I'm trying to compile a project on Mac OS X that links to Python. I have Python 2.7 framework in /Library/Frameworks. I compile for Mac OS X 4, so I also have Python 2.3 in /Developer/SDKs/MacOSX10.4u.sdk/System/Library/Frameworks. If I invoke gcc with -F/Library/Frameworks and peek at what it does with -v, I see the following:

ignoring duplicate directory "/Library/Frameworks"
  as it is a non-system directory that duplicates a system directory
<skipped>
#include "..." search starts here:
#include <...> search starts here:
 <skipped>
 /Developer/SDKs/MacOSX10.4u.sdk/System/Library/Frameworks (framework directory)
 /Developer/SDKs/MacOSX10.4u.sdk/Library/Frameworks (framework directory)

I.e. it ignores my /Library/Frameworks because it's a duplicate (of the last path, which is a symlink to /Library/Frameworks) and then finds its own Python 2.3 framework before my 2.7.
━━━━━━━━━━━━━━━━━━━━
Work order a
Replace "PIZZA DOUGH" with "BREAD DOUGH" in the records from their first line through the line containing "now to make", and give those lines back with no other change.

Given data
━━━━━━━━━━━━━━━━━━━━
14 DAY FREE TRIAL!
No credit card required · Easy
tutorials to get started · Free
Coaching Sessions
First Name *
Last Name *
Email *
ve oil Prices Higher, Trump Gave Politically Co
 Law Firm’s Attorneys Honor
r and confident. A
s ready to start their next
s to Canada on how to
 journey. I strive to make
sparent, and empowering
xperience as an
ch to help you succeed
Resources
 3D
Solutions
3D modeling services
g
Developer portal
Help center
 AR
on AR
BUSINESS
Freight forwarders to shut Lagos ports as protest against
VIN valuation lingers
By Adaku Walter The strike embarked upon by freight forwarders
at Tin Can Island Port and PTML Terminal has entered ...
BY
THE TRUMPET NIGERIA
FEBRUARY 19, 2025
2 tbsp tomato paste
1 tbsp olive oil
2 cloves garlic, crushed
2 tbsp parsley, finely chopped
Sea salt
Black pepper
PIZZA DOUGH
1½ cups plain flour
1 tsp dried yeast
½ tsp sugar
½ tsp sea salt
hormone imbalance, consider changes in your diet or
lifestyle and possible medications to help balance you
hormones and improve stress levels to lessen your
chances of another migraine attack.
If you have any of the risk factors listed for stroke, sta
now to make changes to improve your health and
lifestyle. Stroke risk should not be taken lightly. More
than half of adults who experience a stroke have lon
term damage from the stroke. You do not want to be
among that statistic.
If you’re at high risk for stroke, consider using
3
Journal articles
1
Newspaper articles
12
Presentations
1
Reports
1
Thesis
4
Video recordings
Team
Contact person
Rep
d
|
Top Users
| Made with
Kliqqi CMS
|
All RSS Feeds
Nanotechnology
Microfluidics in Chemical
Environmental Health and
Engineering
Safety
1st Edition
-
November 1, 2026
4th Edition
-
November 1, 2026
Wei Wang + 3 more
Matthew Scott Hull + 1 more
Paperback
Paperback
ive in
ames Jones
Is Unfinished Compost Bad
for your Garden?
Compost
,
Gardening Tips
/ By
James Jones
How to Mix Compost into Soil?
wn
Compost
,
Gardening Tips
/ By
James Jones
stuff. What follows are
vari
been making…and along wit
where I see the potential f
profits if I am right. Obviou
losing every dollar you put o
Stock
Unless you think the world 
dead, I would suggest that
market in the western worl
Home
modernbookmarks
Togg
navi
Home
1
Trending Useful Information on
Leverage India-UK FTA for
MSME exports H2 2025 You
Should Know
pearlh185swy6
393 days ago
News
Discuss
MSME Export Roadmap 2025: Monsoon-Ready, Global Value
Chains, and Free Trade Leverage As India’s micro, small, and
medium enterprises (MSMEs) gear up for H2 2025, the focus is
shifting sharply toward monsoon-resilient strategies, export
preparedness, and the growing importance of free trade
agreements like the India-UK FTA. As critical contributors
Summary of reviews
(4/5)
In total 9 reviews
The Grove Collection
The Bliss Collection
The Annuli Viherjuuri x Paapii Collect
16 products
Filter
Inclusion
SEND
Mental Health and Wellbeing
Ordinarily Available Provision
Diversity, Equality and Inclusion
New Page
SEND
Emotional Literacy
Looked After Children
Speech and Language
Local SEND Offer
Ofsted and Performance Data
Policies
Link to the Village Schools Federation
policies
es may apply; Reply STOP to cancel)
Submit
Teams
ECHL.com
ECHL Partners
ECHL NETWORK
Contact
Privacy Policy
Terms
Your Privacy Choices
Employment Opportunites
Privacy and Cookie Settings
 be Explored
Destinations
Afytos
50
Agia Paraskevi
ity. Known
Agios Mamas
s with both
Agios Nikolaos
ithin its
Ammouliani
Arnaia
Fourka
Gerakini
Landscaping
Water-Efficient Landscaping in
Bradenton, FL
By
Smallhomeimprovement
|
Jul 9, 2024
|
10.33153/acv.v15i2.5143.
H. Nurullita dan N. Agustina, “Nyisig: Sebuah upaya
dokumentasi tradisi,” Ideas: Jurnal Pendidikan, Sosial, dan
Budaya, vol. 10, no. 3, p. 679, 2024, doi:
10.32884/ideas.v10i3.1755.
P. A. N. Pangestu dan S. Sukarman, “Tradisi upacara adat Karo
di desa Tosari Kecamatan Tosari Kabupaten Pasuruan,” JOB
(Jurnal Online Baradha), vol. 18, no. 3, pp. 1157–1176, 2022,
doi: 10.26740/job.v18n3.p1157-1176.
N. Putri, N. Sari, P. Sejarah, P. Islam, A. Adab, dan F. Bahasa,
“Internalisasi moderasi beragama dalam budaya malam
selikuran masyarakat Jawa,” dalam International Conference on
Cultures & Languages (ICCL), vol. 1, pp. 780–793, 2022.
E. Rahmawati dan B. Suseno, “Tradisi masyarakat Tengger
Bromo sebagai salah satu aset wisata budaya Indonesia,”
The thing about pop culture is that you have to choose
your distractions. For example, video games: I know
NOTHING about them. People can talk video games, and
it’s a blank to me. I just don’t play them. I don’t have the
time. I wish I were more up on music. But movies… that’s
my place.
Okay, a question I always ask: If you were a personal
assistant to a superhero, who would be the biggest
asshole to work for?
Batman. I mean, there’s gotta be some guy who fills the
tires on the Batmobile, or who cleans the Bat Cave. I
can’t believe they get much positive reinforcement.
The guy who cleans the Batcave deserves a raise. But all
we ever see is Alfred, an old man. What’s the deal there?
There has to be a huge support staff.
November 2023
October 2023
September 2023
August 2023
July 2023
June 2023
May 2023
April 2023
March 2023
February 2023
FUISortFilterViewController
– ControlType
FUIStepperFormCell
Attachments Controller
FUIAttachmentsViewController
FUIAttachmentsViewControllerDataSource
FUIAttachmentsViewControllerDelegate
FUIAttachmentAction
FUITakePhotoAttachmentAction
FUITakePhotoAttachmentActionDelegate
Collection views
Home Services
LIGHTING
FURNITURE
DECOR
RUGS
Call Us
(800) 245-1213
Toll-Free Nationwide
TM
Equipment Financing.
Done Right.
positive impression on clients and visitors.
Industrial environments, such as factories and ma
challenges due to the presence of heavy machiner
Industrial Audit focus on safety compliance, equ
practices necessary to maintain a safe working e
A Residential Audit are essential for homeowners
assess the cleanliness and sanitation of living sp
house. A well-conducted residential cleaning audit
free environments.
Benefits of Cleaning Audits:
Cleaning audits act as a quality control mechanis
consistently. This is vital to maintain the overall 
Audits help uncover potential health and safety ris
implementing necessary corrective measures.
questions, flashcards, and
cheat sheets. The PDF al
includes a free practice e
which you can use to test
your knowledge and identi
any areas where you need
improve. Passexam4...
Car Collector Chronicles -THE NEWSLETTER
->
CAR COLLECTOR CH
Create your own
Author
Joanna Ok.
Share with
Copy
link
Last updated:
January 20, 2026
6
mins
━━━━━━━━━━━━━━━━━━━━
Work order b
Continue the question about linking a Mac OS X project against the Python 2.7 framework from the point where it stops.

Response box a
14 DAY FREE TRIAL!
No credit card required · Easy
tutorials to get started · Free
Coaching Sessions
First Name *
Last Name *
Email *
ve oil Prices Higher, Trump Gave Politically Co
 Law Firm’s Attorneys Honor
r and confident. A
s ready to start their next
s to Canada on how to
 journey. I strive to make
sparent, and empowering
xperience as an
ch to help you succeed
Resources
 3D
Solutions
3D modeling services
g
Developer portal
Help center
 AR
on AR
BUSINESS
Freight forwarders to shut Lagos ports as protest against
VIN valuation lingers
By Adaku Walter The strike embarked upon by freight forwarders
at Tin Can Island Port and PTML Terminal has entered ...
BY
THE TRUMPET NIGERIA
FEBRUARY 19, 2025
2 tbsp tomato paste
1 tbsp olive oil
2 cloves garlic, crushed
2 tbsp parsley, finely chopped
Sea salt
Black pepper
BREAD DOUGH
1½ cups plain flour
1 tsp dried yeast
½ tsp sugar
½ tsp sea salt
hormone imbalance, consider changes in your diet or
lifestyle and possible medications to help balance you
hormones and improve stress levels to lessen your
chances of another migraine attack.
If you have any of the risk factors listed for stroke, sta
now to make changes to improve your health and

Response box b
I understand how to work around this (e.g. use -I with a full path to the include directory), but I'm somewhat puzzled by the search order. E.g. the linker (ld) seems to search System/Library and Library in different order. I've tried to check manuals and Google, but, apparently, my skills are too low :)

I guess my questions are:

  • Is this a normal behavior and why gcc searches in this order, while ld searches differently?
  • Are there any framework-savvy methods to solve this, or I have to use the plain old -I flag?